Dr. Michael J. Joyner, an anesthesiology professor, filed the lawsuit Monday in a Minnesota state court in Olmsted County against the Mayo Clinic, Mayo’s College of Medicine and Science, Dr. Gianrico Farrugia and Dr. Carlos B. Mantilla.
Dr. Farrugia is Mayo Clinic’s president and chief executive officer. Dr. Mantilla is the chair of the anesthesiology and perioperative medicine department who threatened Dr. Joyner’s job in a letter that thrice brought up Dr. Joyner’s use of “idiomatic” language.
That included Dr. Joyner telling CNN he was frustrated with the NIH’s “bureaucratic rope-a-dope” and calling NIH’s guidelines a “wet blanket” discouraging doctors from trying convalescent plasma on immunocompromised COVID-19 patients. The Foundation for Individual Rights and Expression, a free speech organization, published Dr. Mantilla’s letter earlier this year.
Dr.
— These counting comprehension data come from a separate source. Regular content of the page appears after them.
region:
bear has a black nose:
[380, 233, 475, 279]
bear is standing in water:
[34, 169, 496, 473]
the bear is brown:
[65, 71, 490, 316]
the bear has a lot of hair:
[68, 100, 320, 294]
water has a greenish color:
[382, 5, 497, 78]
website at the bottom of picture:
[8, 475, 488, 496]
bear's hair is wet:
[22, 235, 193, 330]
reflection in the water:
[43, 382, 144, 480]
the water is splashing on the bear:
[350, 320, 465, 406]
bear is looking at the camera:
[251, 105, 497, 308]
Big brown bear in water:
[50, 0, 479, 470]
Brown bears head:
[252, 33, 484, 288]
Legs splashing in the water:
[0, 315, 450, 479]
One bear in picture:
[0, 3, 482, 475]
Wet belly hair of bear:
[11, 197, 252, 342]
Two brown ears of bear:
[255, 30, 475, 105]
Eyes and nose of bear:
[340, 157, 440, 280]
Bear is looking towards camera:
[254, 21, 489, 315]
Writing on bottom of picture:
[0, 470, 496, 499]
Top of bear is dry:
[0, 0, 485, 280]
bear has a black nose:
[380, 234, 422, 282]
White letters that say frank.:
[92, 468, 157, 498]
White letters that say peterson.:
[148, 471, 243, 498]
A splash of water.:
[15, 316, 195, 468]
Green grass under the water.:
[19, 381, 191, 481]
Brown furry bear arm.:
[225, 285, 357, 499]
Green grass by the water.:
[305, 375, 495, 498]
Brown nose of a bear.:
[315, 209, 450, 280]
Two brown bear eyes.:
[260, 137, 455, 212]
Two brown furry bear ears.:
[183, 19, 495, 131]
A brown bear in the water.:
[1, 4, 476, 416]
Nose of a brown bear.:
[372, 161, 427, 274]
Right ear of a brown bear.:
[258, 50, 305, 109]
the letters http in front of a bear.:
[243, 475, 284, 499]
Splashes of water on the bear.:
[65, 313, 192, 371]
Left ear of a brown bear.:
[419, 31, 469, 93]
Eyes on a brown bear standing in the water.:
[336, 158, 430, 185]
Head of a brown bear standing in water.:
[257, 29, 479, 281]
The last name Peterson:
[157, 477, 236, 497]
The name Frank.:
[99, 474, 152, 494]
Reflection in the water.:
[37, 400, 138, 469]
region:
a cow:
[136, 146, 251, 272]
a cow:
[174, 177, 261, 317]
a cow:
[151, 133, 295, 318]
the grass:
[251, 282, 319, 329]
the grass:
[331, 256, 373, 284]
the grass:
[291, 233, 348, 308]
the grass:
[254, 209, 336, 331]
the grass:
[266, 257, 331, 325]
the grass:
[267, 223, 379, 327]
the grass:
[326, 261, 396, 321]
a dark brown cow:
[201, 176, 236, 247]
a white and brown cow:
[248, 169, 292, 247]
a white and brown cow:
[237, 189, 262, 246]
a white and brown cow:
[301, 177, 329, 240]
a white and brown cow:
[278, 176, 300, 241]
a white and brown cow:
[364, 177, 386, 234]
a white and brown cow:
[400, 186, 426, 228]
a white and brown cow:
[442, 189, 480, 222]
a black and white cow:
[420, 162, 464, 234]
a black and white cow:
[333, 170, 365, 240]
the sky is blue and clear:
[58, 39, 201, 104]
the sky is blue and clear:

Joyner’s lawsuit says that, the day after CNN published that January article, “Mayo initiated a disciplinary process against Joyner for his interview comments because they criticized the NIH, and Mayo administrators were worried that NIH would retaliate by cutting their funding.”
“In his 36 years at the Mayo Clinic, Joyner had participated in hundreds of media interviews without incident,” the suit says. “Yet in March 2023, Mayo disciplined Joyner for media interview statements regarding his own research and conclusions. Joyner’s punishment included a one-week unpaid suspension, denial of any salary increase at his next annual review, and the threat of termination for failure to comply with the Mayo Public Affairs (‘PA’) Department’s preclearance and oversight of any media interviews. These sanctions represent a direct and ongoing attack on Joyner’s academic freedom.”
Dr. Joyner is asking for monetary damages and an order that the defendants “cease their retaliation and interference with Joyner’s communication about his research.” The Academic Freedom Alliance says it’s funded all of Dr. Joyner’s legal expenses to this point.
In an emailed statement Tuesday, the Mayo Clinic said Dr. Joyner had also been disciplined back in 2020. It said there was a “reasonable expectation that he remedy his lack of professionalism and mutual respect for others.”
“Mayo Clinic did not discipline Dr. Joyner for statements he made about testosterone or transgender athletes,” the statement said. “Mayo disciplined Dr. Joyner for continuing to treat coworkers unprofessionally in violation of Mayo policy and for making unprofessional comments about the National Institute(s) of Health’s (NIH) guidelines for convalescent plasma. Dr. Joyner’s comments about the NIH were not the expression of a scientific opinion, as is protected by our academic freedom policy. Instead, his comments were the unprofessional venting of his personal frustration with the NIH’s decision not to recommend a therapy he had championed.”